## TEXT UNDER STUDY

"""

[PATCH 0/7 (introduction)] cpu-timers and friends

From: Roland McGrath
Date: Mon Dec 13 2004 - 22:54:40 EST


This message is to introduce the coming seven messages. These relate to
process/thread CPU-time clocks for POSIX timers and some related fixes for
proper POSIX semantics in multithreaded programs (under NPTL).

These patches were made against a recent current tree, plus my stoprace-fix
signals patch. That patch follow-on and the group_exit cleanup are already
in 2.6.10-rc3-mm1, but these patches were made against a Linus tree with
just the stoprace-fix patch. (That fix is necessary for some of these
changes to be safe, while the group_exit cleanup is just a non-bug cleanup.)
If you need these patches remade against -mm or some other given tree
state, please let me know. I'm happy to do whatever makes it easiest to
get them into the tree ASAP.

Note that the first patch changes an ill-advised new user-kernel ABI that
has been introduced since 2.6.9; I really think we should not let the
existing clockid_t encoding change get out in 2.6.10. I hope this patch
(and ideally all the rest) can go into 2.6.10, but reverting the earlier
patch so that we have no new clockid_t values at all would be better than
letting the existing code for CPU clocks make it into 2.6.10, IMHO.

"""

## SOURCE DATA
"""

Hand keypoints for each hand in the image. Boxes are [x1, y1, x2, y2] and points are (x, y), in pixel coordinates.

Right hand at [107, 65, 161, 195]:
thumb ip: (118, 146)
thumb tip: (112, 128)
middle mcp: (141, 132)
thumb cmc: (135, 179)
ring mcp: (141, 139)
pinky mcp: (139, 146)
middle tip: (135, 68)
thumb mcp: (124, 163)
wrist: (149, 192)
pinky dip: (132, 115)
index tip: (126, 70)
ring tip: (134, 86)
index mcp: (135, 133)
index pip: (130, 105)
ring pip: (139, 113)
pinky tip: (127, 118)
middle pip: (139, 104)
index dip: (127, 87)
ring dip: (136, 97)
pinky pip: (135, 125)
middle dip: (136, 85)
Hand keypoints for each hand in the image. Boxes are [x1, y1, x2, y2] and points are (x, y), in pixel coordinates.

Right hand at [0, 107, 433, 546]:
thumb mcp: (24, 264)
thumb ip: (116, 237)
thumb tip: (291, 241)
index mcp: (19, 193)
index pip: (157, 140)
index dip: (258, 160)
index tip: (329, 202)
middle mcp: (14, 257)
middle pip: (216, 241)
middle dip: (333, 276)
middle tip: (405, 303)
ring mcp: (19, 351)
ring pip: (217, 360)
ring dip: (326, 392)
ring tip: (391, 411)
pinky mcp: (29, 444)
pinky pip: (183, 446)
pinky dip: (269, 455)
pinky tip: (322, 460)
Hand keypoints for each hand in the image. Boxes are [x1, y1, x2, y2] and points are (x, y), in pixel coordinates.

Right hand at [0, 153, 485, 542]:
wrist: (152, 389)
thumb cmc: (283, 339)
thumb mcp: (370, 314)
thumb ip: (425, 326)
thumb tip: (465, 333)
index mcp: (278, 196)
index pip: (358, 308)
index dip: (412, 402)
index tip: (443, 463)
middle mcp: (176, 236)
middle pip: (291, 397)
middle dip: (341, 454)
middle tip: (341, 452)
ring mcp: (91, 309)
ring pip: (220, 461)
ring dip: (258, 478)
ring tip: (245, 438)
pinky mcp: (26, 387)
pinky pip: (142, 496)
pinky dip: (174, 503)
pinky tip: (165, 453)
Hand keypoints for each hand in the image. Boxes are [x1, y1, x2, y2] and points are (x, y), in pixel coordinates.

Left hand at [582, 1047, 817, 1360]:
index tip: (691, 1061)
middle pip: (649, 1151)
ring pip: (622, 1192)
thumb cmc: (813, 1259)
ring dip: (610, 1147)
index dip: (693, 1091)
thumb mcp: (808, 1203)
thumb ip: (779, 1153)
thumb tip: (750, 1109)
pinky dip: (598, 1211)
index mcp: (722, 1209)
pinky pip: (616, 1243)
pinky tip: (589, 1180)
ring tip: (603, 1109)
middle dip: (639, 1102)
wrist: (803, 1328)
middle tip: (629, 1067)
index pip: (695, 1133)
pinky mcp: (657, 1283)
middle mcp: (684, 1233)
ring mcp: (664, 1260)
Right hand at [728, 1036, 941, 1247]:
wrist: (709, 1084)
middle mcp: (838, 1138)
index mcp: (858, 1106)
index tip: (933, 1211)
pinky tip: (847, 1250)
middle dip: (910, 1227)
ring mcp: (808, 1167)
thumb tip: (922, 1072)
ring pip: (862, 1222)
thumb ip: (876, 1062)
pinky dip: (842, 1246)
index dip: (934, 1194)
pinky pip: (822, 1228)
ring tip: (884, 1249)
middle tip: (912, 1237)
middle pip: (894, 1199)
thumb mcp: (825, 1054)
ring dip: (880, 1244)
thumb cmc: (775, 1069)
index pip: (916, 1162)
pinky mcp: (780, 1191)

"""
"""

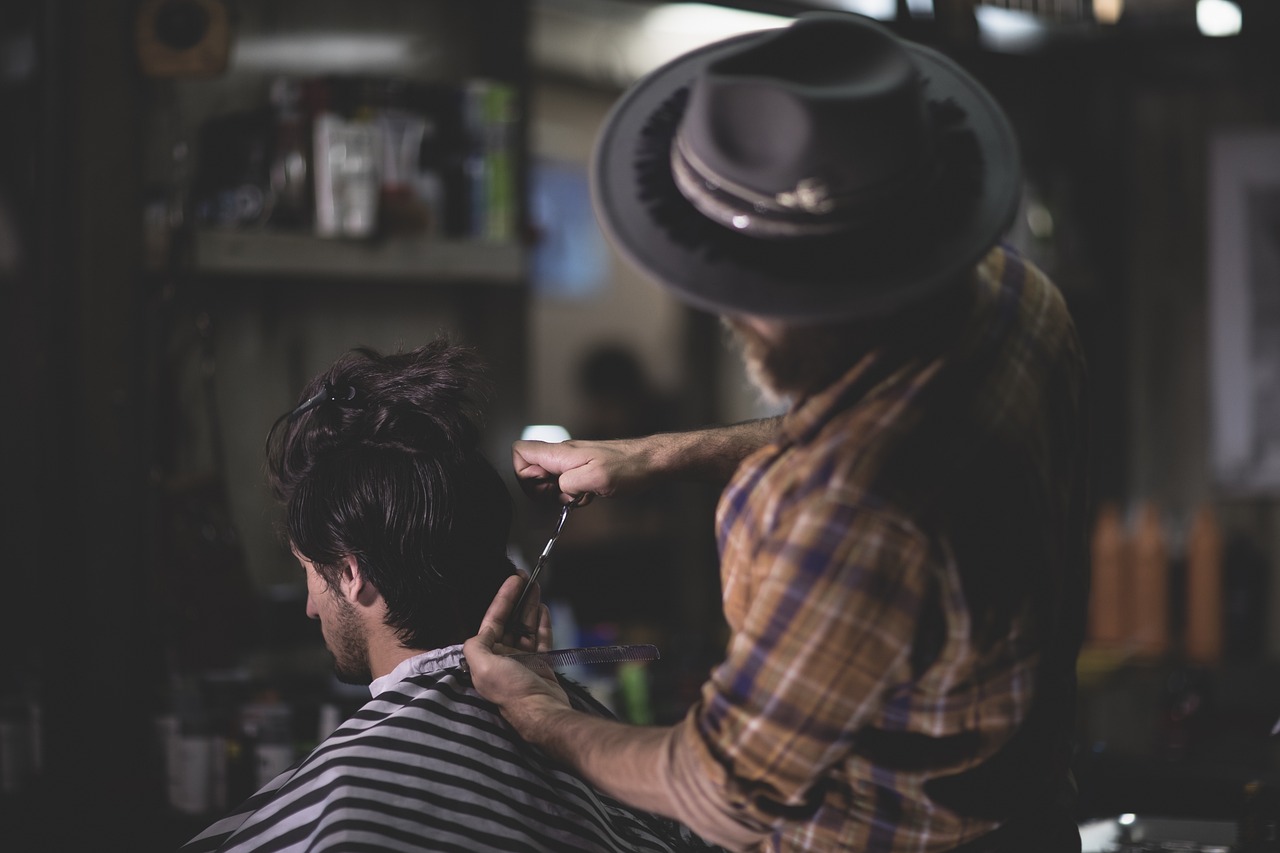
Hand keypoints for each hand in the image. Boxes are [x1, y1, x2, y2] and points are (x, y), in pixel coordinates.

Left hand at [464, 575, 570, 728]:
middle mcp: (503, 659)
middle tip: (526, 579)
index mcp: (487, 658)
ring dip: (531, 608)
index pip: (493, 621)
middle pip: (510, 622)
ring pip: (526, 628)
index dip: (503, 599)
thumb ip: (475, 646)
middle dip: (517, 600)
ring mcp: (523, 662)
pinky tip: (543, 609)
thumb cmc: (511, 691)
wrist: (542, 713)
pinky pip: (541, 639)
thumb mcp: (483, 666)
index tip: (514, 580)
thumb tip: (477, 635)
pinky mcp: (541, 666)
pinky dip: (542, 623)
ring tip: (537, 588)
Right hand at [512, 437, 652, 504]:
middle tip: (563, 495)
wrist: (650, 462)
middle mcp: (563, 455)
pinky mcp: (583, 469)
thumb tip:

"""
"""

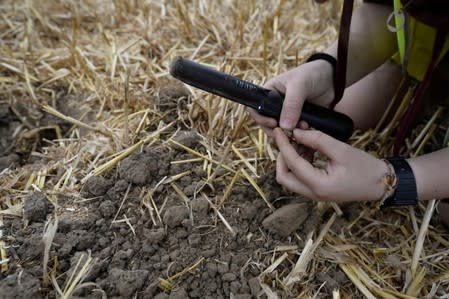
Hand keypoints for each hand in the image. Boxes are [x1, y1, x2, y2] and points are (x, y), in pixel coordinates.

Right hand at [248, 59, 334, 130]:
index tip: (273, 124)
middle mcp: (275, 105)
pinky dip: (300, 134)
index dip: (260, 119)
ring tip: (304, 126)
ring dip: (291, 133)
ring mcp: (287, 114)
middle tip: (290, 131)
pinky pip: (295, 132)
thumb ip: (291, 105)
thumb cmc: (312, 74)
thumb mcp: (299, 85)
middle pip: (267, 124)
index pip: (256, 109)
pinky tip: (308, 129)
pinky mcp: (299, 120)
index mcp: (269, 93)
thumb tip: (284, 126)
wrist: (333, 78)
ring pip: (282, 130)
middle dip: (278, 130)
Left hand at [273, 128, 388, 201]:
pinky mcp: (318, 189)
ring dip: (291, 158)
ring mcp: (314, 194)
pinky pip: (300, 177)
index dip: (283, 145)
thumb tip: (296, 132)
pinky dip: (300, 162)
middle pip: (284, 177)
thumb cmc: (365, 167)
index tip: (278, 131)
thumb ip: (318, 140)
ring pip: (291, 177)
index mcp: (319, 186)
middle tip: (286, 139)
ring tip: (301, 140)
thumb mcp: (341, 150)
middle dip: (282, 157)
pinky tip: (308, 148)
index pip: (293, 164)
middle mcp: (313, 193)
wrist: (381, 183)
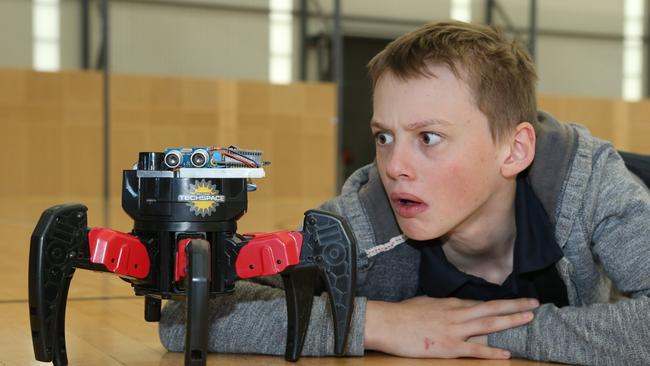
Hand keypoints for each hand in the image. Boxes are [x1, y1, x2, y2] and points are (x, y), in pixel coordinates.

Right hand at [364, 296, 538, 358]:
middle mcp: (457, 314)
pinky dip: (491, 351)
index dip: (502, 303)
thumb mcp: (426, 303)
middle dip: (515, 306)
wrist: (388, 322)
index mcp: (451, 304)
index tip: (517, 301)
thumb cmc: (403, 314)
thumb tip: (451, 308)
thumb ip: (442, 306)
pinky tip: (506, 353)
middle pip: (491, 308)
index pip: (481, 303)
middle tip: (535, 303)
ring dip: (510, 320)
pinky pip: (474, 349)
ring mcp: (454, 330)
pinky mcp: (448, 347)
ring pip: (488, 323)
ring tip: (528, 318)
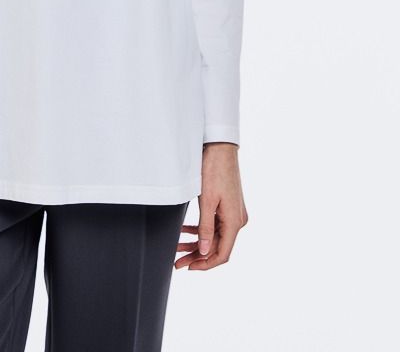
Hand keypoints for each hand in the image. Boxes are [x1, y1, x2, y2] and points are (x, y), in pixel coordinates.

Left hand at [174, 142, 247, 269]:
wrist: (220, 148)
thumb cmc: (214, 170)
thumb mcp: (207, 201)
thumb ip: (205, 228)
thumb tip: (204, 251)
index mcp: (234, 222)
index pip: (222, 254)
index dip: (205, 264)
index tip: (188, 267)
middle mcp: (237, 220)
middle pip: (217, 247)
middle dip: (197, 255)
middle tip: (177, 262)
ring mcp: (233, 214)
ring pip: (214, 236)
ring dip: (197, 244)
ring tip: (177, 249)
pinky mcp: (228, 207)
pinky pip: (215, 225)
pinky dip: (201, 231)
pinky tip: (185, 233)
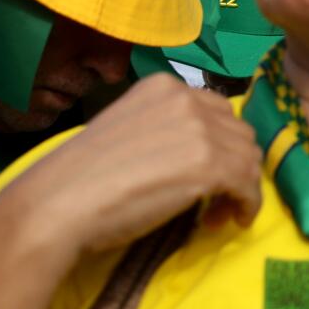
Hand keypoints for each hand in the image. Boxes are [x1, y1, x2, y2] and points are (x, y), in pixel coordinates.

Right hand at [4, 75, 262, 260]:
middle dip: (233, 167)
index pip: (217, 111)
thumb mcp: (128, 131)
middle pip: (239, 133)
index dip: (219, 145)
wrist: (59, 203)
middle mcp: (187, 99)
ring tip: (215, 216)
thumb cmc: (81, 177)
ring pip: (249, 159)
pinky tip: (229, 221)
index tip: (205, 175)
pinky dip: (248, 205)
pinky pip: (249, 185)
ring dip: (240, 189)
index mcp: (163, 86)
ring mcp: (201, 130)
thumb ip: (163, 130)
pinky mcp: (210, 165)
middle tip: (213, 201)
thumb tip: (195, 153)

"""

## CHECK YOUR UNDERSTANDING
**a)** Sum up the message about CPU-time clocks in two sentences.
**b)** Pick up the message about CPU-time clocks after its last sentence and keep writing it.
The lines are separate material that stands apart from the text.

## ANSWERS GIVEN
**a)** The message introduces seven coming patches on process and thread CPU-time clocks for POSIX timers, along with fixes for proper POSIX semantics in multithreaded programs under NPTL, all made against a Linus tree plus the stoprace-fix signals patch. It warns that the first patch changes an ill-advised user-kernel ABI added since 2.6.9, and it says that reverting the earlier patch would be better than letting the existing CPU clock code into 2.6.10.

**b)**
These can also be found in http://people.redhat.com/roland/kernel-patches/
Not all of the changes are strict dependencies, but these patches will need
to be applied in the order of posting, which is:

linux-2.6.10rc3-cpuclocks.patch
linux-2.6.10rc2-timer-signal-deadlock-fix.patch
linux-2.6.10rc3-cputimers.patch
linux-2.6.10rc3-process-itimer-real.patch
linux-2.6.10rc3-process-itimer-cpu.patch
linux-2.6.10rc3-process-sigxcpu.patch
linux-2.6.10rc3-timer-cleanup.patch

In http://people.redhat.com/roland/glibc/ you can find a glibc patch to
enable using the new clock_* and timer_* kernel support. This includes
some test programs. I've tested the kernel code using these programs, on a
2-CPU x86 machine. There shouldn't be anything machine-dependent about the
code, but architectures vary on how good the time they implement for
`sched_clock' is; on some, it's nothing but the same jiffies-based count
you see via getrusage.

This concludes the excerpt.